Quantity of protein sample needed for sequencing. In general, 5 pmol or more of protein or peptide is required to obtain a reliable sequence. In majority of the cases, however, purity of the sample, rather than the amount, is the determining factor for successful sequencing. For example, pure and cleanly handled peptides from reversephase HPLC separation can be sequenced at 1-2 pmol levels. Whenever a sample protein does not give a readable amino acid sequence, 5 pmol of standard protein will be added to the sample disk, and sequencing run will be resumed. This procedure will verify if the sequencer is operating properly at a sufficient level of sensitivity. Turnaround time is generally three days.

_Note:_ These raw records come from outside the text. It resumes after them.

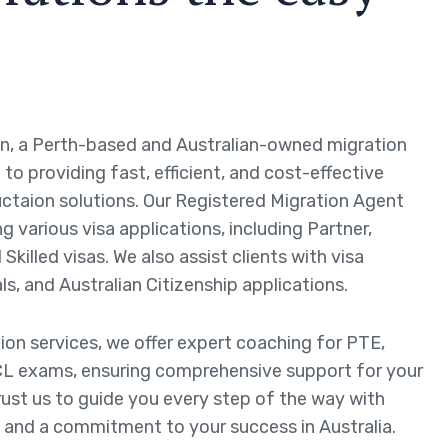
n, a Perth-based and Australian-owned migration
to providing fast, efficient, and cost-effective
ctaion solutions. Our Registered Migration Agent
ng various visa applications, including Partner,
Skilled visas. We also assist clients with visa
ls, and Australian Citizenship applications.
tion services, we offer expert coaching for PTE,
L exams, ensuring comprehensive support for your
rust us to guide you every step of the way with
 and a commitment to your success in Australia.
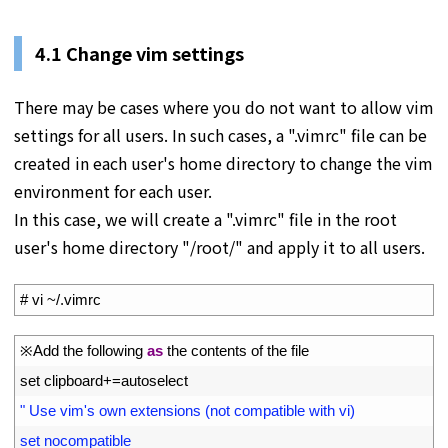
4.1 Change vim settings
There may be cases where you do not want to allow vim
settings for all users. In such cases, a ".vimrc" file can be
created in each user's home directory to change the vim
environment for each user.
In this case, we will create a ".vimrc" file in the root
user's home directory "/root/" and apply it to all users.
1
# vi ~/.vimrc
1
※
Add 
the 
following 
as
the 
contents 
of 
the 
file
2
set 
clipboard
+=
autoselect
3
" Use vim's own extensions (not compatible with vi)
4
set nocompatible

It must be noted that more than half of all eukaryotic intracellular proteins have blocked amino-termini and cannot be sequenced directly. Artificial blocking of the amino-terminus may also occur during purification. The blocking group must be removed (if possible) before sequencing. Alternatively, the N-blocked protein can be identified by mass spectrometry. The N-blocked protein can be digested in-gel with trypsin or any other endopeptidase. The resulting peptides are then extracted from the gel and can be identified in MS by peptide mass mapping. The HPLC purified peptide fragments can also be sequenced to obtain the internal amino acid sequence.

Quantity of protein sample needed for sequencing

In general, 2 pmol or more of protein or peptide is required to obtain a reliable sequence. In majority of the cases, however, purity of the sample, rather than the amount, is the determining factor for successful sequencing. For example, pure and cleanly handled peptides from reverse-phase HPLC separation can be sequenced at 1-2 pmol levels. Whenever a sample protein does not give a readable amino acid sequence, 5 pmol of standard protein will be added to the sample disk, and sequencing run will be resumed. This procedure will verify if the sequencer is operating properly at a sufficient level of sensitivity. Turnaround time is generally three days.